Our desired patient nested data will have one row per patient with the following structure:

patient_id | events
—---------------------------------
1, [(January 1st, E11.4, …), (October 9th, J30.4, …)]

This is a complicated task for a variety of reasons:

  • We need to process more events than can fit in memory
  • Events between multiple patients are scattered across files, in arbitrary orders
  • We want to avoid dependencies on systems that require a lot of setup like PySpark / BigQuery
  • We need to support a large number of threads, with minimal contention

Solution

Luckily, there is a very simple and standard algorithm that can handle this quite nicely: a hash/merge join.

It involves three simple stages.

Stage 1: Sharding

We need to shard our initial dataset by patient_id, such that every patient is in one and only one shard.

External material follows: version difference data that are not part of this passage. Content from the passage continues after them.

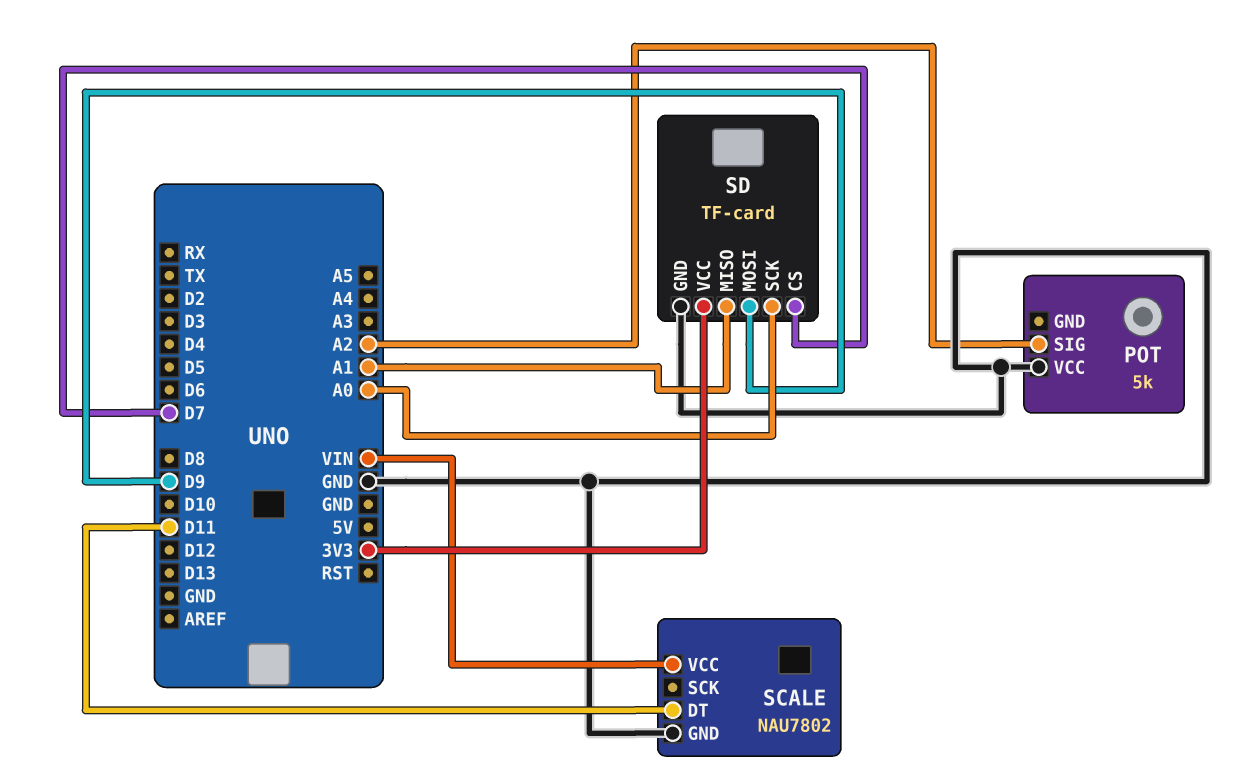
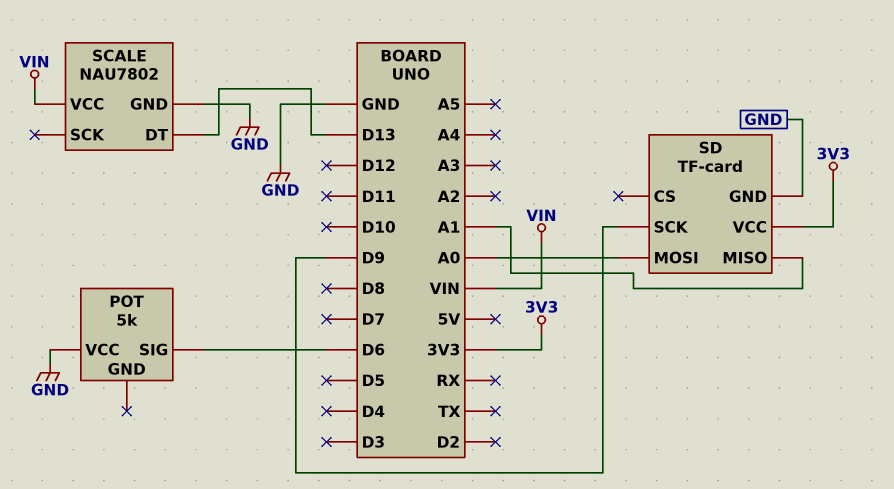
POT pin SIG: A2 -> D6
SCALE pin DT: D11 -> D13
SD pin CS: D7 -> none
SD pin MOSI: D9 -> A0
SD pin SCK: A0 -> D9

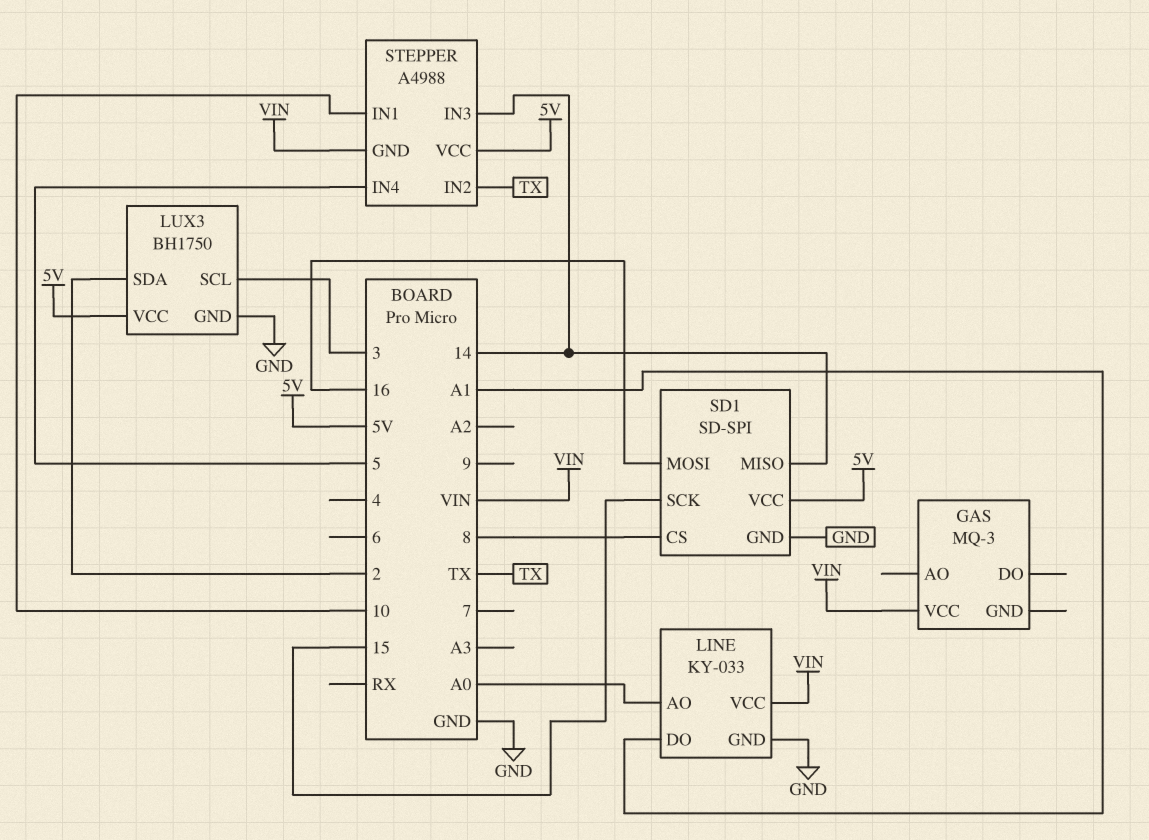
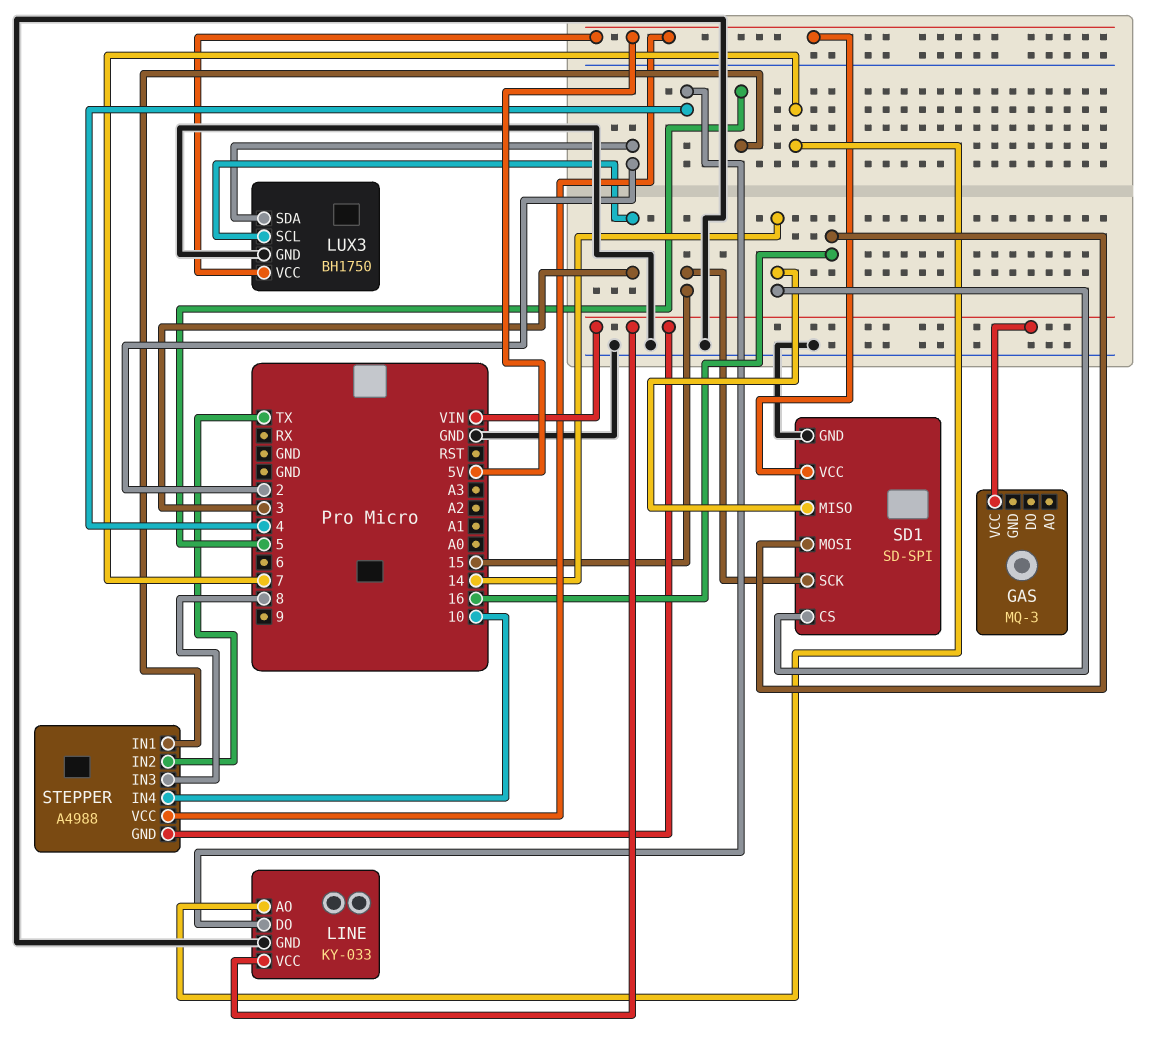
LINE pin AO: A0 -> 7
LINE pin DO: A1 -> 4
SD1 pin CS: 8 -> 14
STEPPER pin IN1: 10 -> 5
STEPPER pin IN3: 14 -> 8
STEPPER pin IN4: 5 -> 10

This is important because if we set num_shards = num_threads, we can easily obtain perfectly scalable multithreading up to any number of cpus with no contention. Each thread handles one shard on a 1-1 basis, with no communication necessary between threads because no patients are split across shards.

Luckily, fair and correct sharding be achieved quite easily using hashing.

shard_index = hash(patient_id) % num_shards

In this stage we create a folder for every shard and then loop through every file, sending events to the appropriate shard according to patient_id.

Stage 2: Sorting

We now need to extract the patients from each shard. The problem is that events within each shard are not ordered and patients will in general be split across the shard. We need to consolidate all of each patient’s events together so that we can process each patient as a whole.

Luckily, this can be done quite simply by sorting the shard. This can be done easily with merge sort, which does not require storing the entirety of each shard in memory.

It’s important to note that this does not need to be a parallel merge sort as everything is already sharded so a simple and fast single thread merge sort is sufficient.

Stage 3: Collecting Patients

We now have a sharded dataset, where each shard is sorted by patient_id.

We can now collect the patients from each shard with a simple linear pass. As all the events for each patient will be grouped together linearly due to the sort, we can simply do a linear scan and process patient by patient. We greedily consume events one by one from the stream until we hit a new patient.

As before, this can be single threaded due to the fact the dataset is sharded.